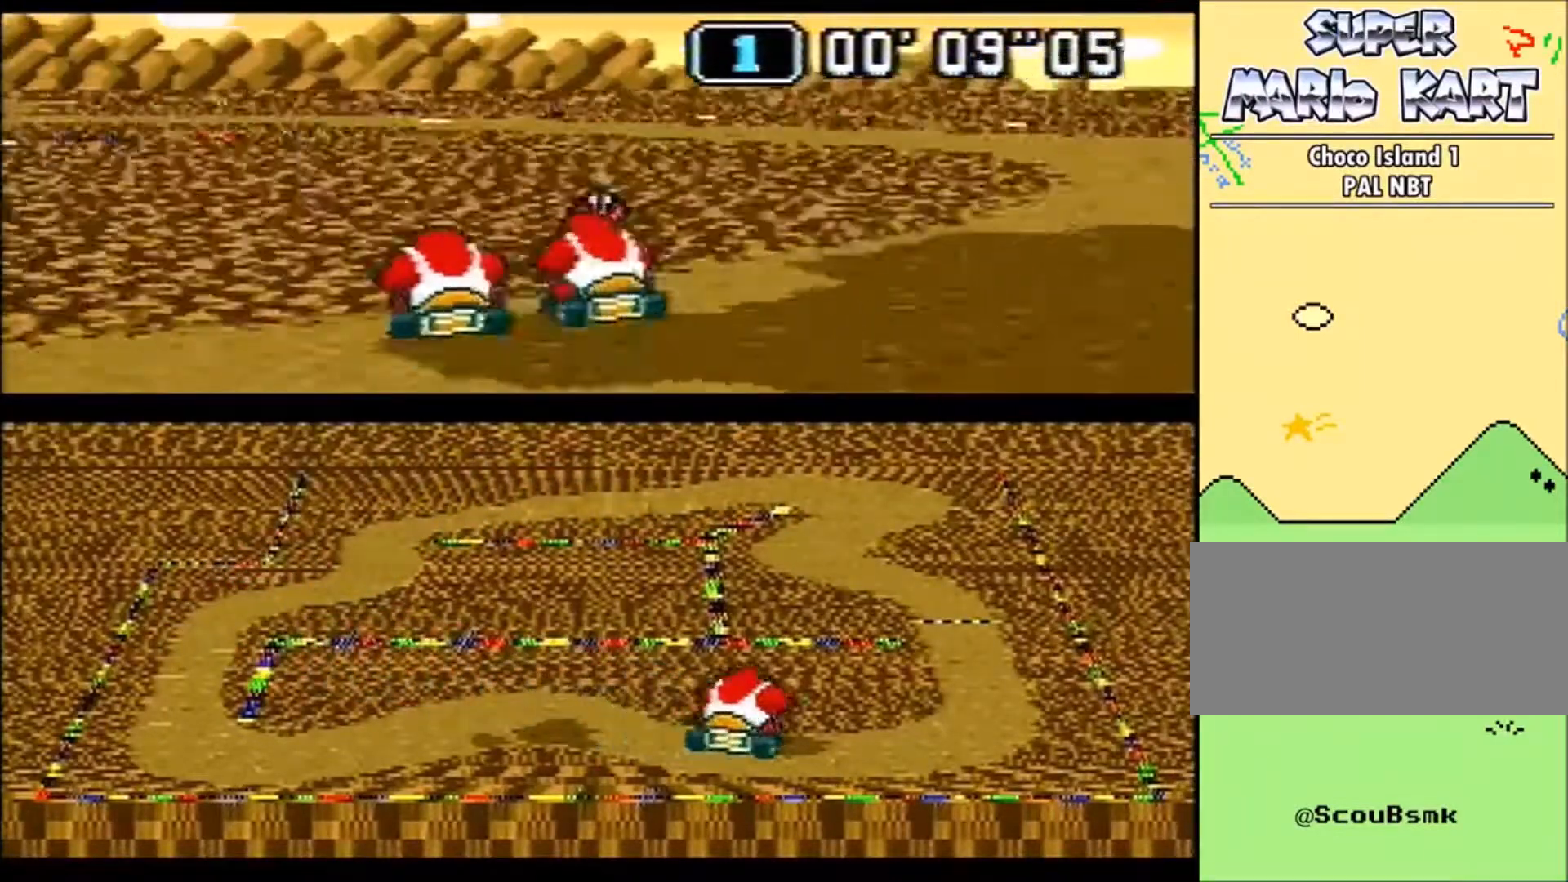
Gameplay with a controller (Nintendo layout); each line is a JSON object with the inputs held at the frame after it. "events" lists button and stick changes between this image and that frame as [ms after this image, input, new state], when the widget could be followed in between. Not read: L1 L3 R1 R3.
{"buttons": ["B"], "events": [[100, "DPAD_UP", "down"], [133, "DPAD_LEFT", "down"], [133, "DPAD_RIGHT", "up"], [166, "DPAD_DOWN", "up"], [166, "DPAD_UP", "up"], [233, "DPAD_LEFT", "up"]]}
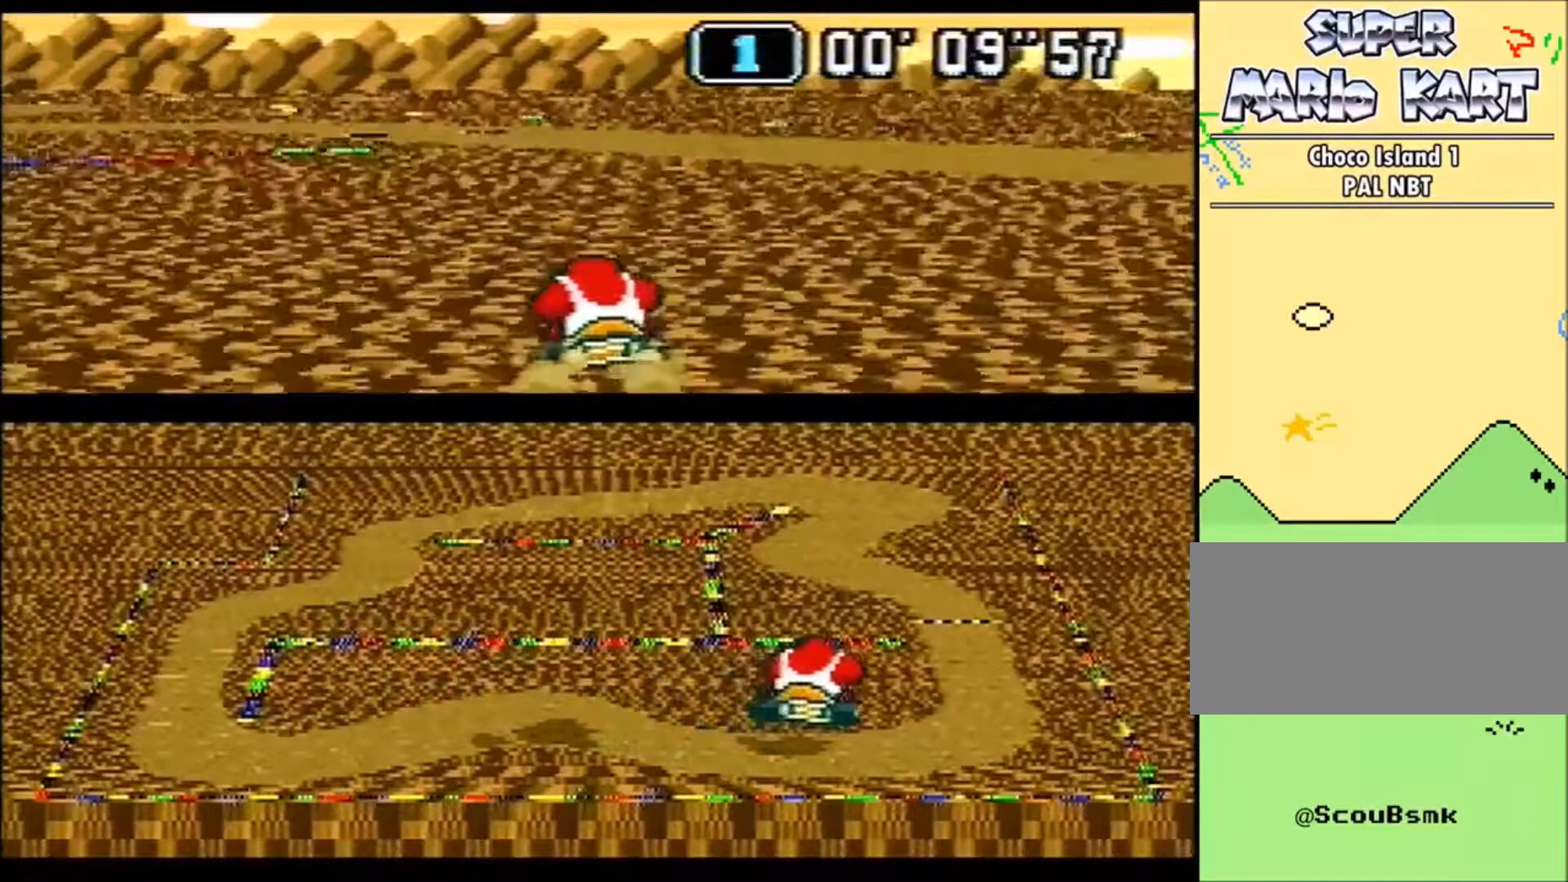
{"buttons": ["DPAD_UP", "DPAD_LEFT"], "events": [[33, "DPAD_RIGHT", "down"], [133, "DPAD_RIGHT", "up"], [434, "B", "up"], [467, "DPAD_LEFT", "down"], [467, "DPAD_UP", "down"]]}
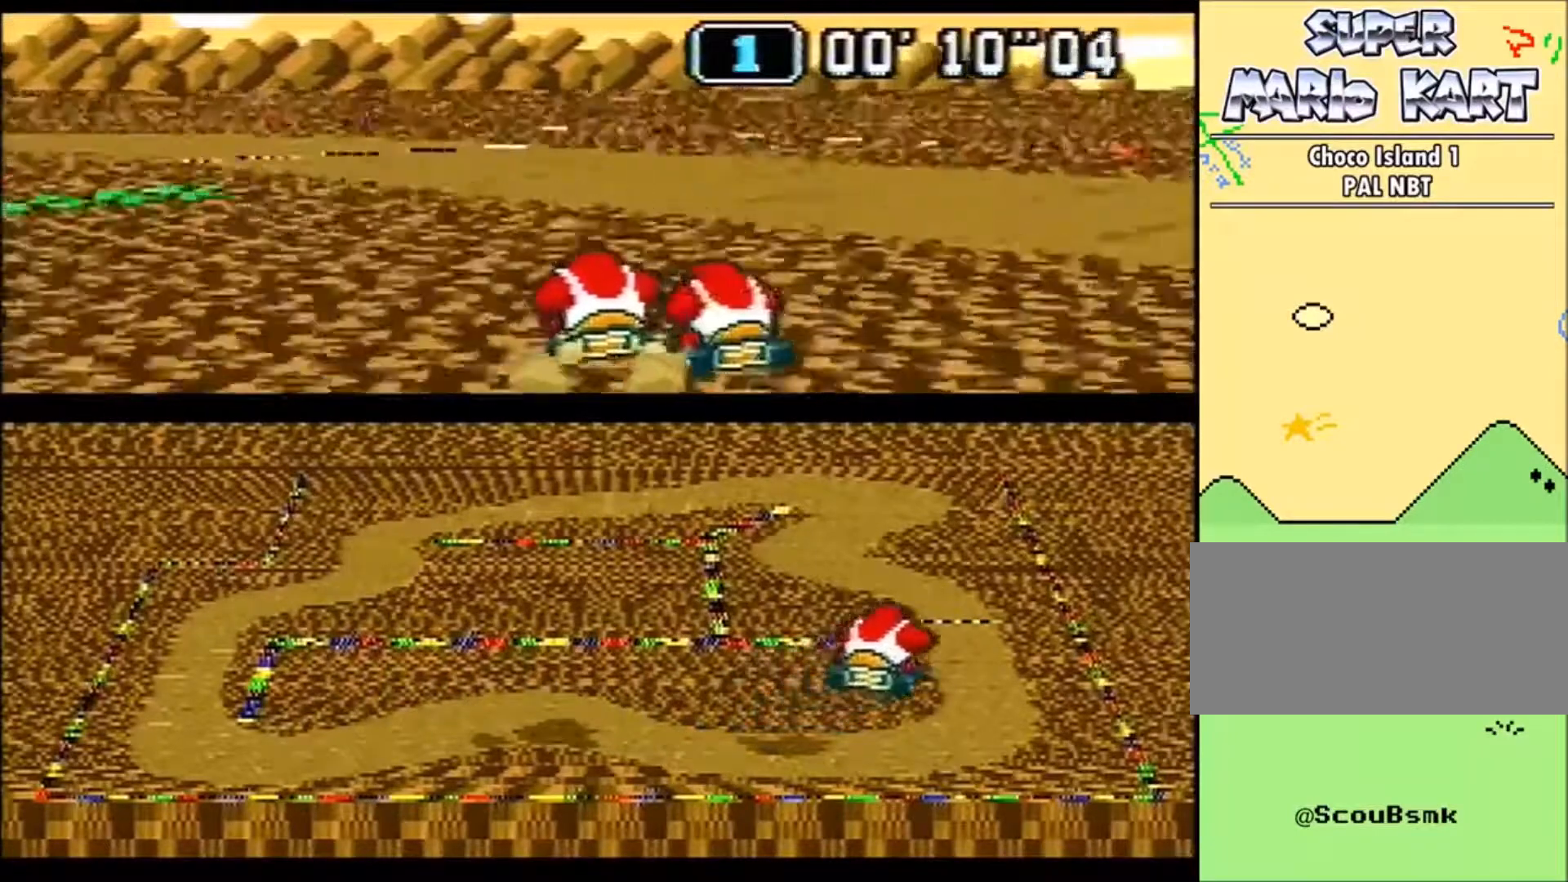
{"buttons": ["DPAD_UP", "DPAD_LEFT"], "events": []}
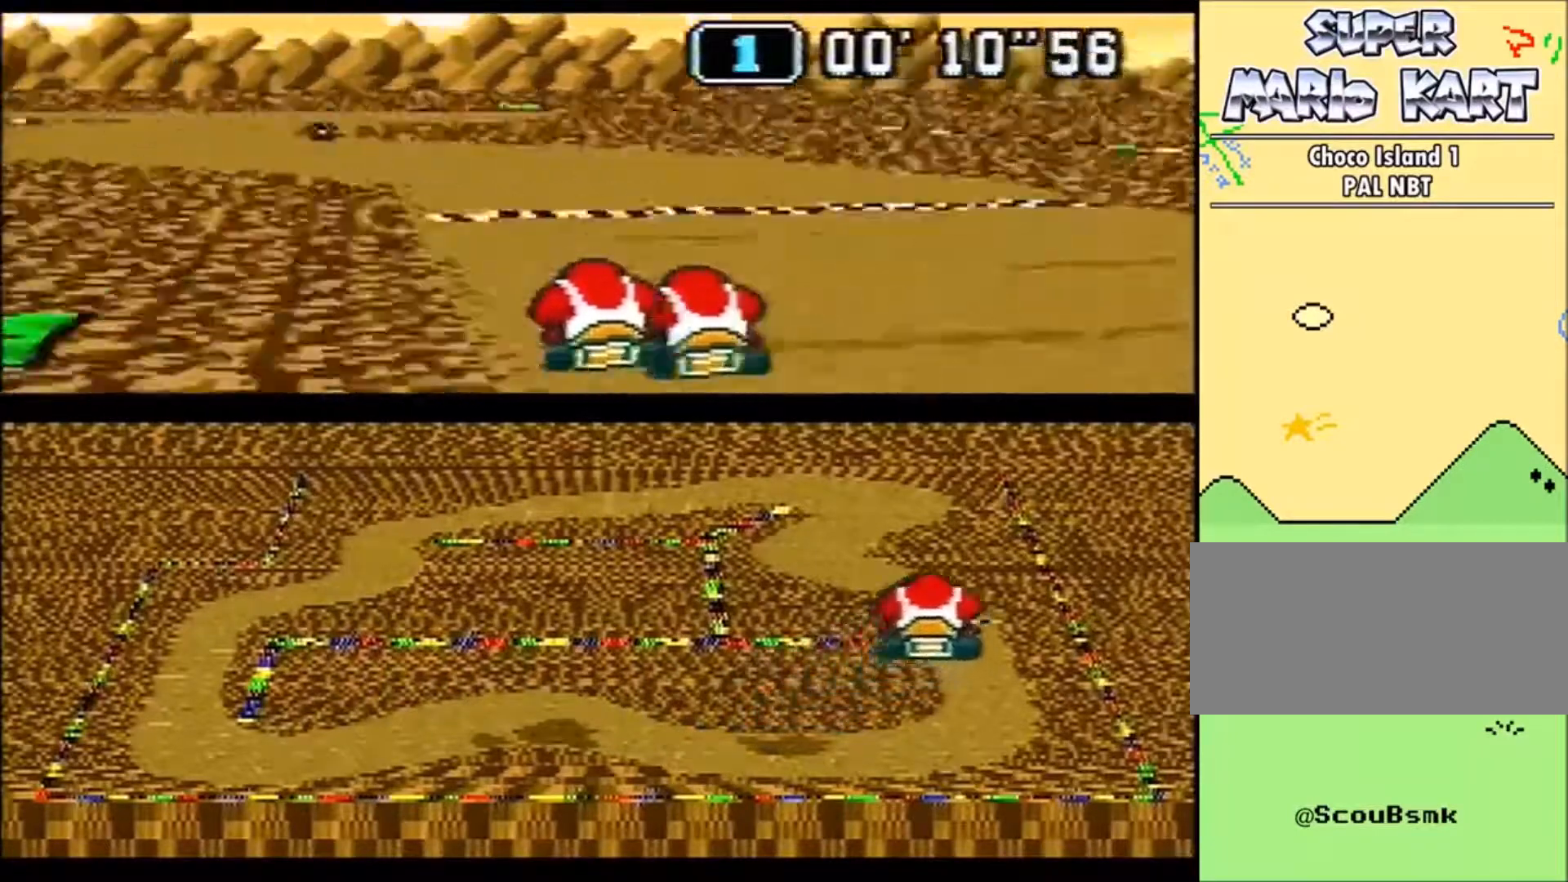
{"buttons": ["B", "DPAD_UP", "DPAD_LEFT"], "events": [[33, "B", "down"], [100, "DPAD_UP", "up"], [133, "DPAD_LEFT", "up"], [434, "DPAD_LEFT", "down"], [467, "DPAD_UP", "down"]]}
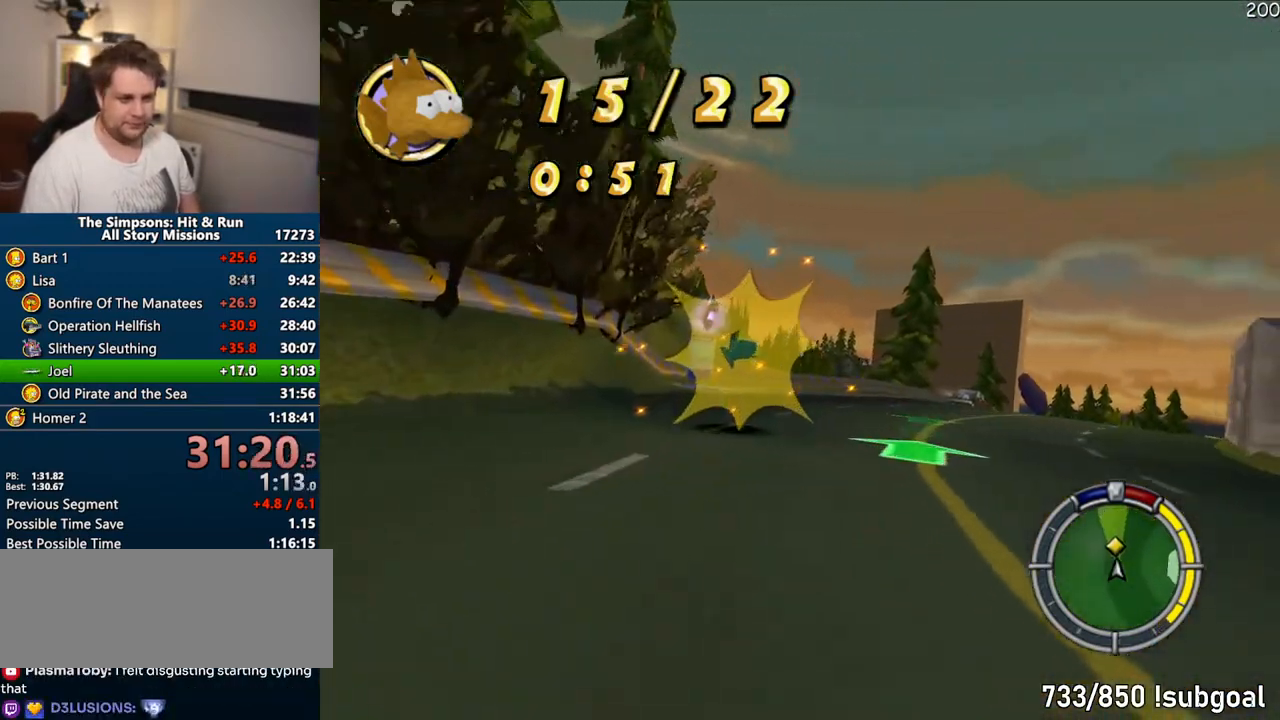
Gameplay with a controller (PlayStation layout); each line is a JSON object with the inputs held at the frame after it (dt_ms = milliseconds from this image to that frame). "events" lists button and stick changes between this image and that frame as [ms after this image, input, new state], when the widget could be followed in between. Not read: L3 R3.
{"dt_ms": 500, "buttons": ["CROSS"], "left_stick": "center", "right_stick": "center", "events": [[350, "left_stick", "center"]]}
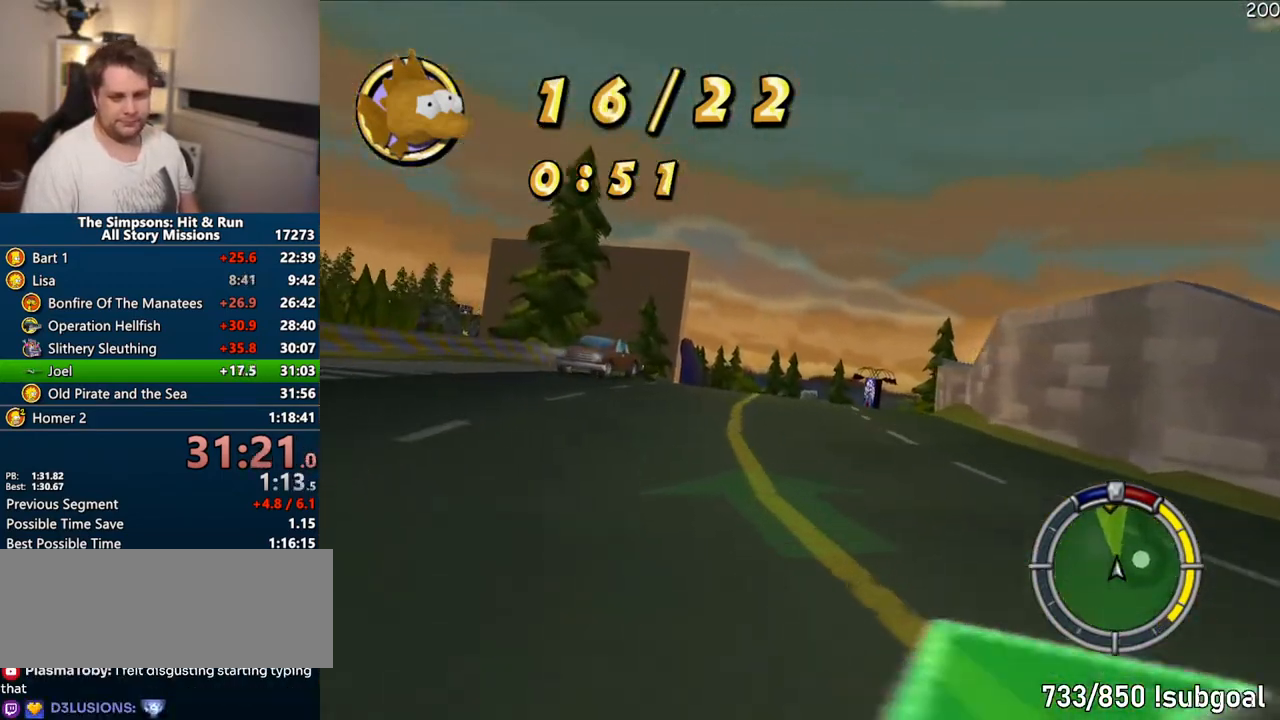
{"dt_ms": 500, "buttons": ["CROSS"], "left_stick": "center", "right_stick": "center", "events": []}
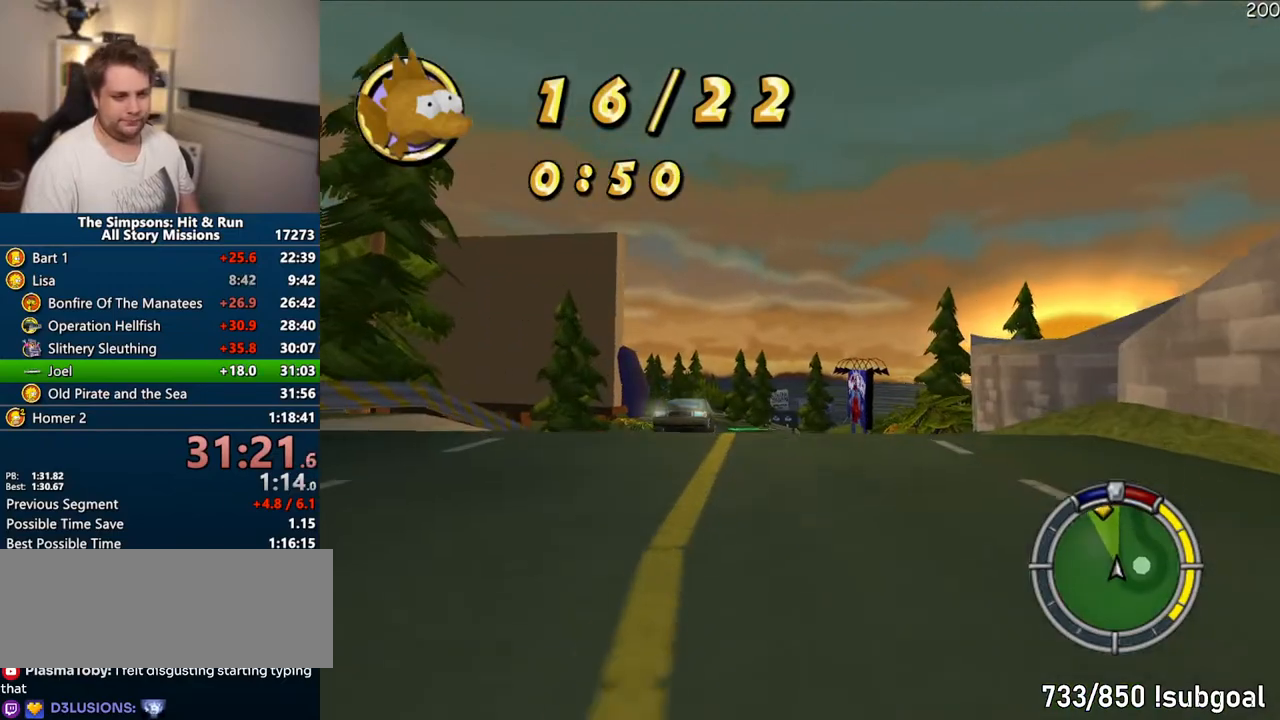
{"dt_ms": 500, "buttons": ["CROSS"], "left_stick": "center", "right_stick": "center", "events": []}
++++++
§ WHAT THE TASK ASKS:
Could you transcribe all of the data exactly, keeping every picture out of the copy?

§ WRITTEN ANSWER:
Gameplay with a controller (Nintendo layout); each line is a JSON object with the inputs held at the frame after it. "events" lists button and stick changes between this image and that frame as [ms after this image, input, new state], when the widget could be followed in between. Not read: L1 L3 R1 R3.
{"buttons": ["B"], "events": [[100, "DPAD_UP", "down"], [133, "DPAD_LEFT", "down"], [133, "DPAD_RIGHT", "up"], [166, "DPAD_DOWN", "up"], [166, "DPAD_UP", "up"], [233, "DPAD_LEFT", "up"]]}
{"buttons": ["DPAD_UP", "DPAD_LEFT"], "events": [[33, "DPAD_RIGHT", "down"], [133, "DPAD_RIGHT", "up"], [434, "B", "up"], [467, "DPAD_LEFT", "down"], [467, "DPAD_UP", "down"]]}
{"buttons": ["DPAD_UP", "DPAD_LEFT"], "events": []}
{"buttons": ["B", "DPAD_UP", "DPAD_LEFT"], "events": [[33, "B", "down"], [100, "DPAD_UP", "up"], [133, "DPAD_LEFT", "up"], [434, "DPAD_LEFT", "down"], [467, "DPAD_UP", "down"]]}
Gameplay with a controller (PlayStation layout); each line is a JSON object with the inputs held at the frame after it (dt_ms = milliseconds from this image to that frame). "events" lists button and stick changes between this image and that frame as [ms after this image, input, new state], when the widget could be followed in between. Not read: L3 R3.
{"dt_ms": 500, "buttons": ["CROSS"], "left_stick": "center", "right_stick": "center", "events": [[350, "left_stick", "center"]]}
{"dt_ms": 500, "buttons": ["CROSS"], "left_stick": "center", "right_stick": "center", "events": []}
{"dt_ms": 500, "buttons": ["CROSS"], "left_stick": "center", "right_stick": "center", "events": []}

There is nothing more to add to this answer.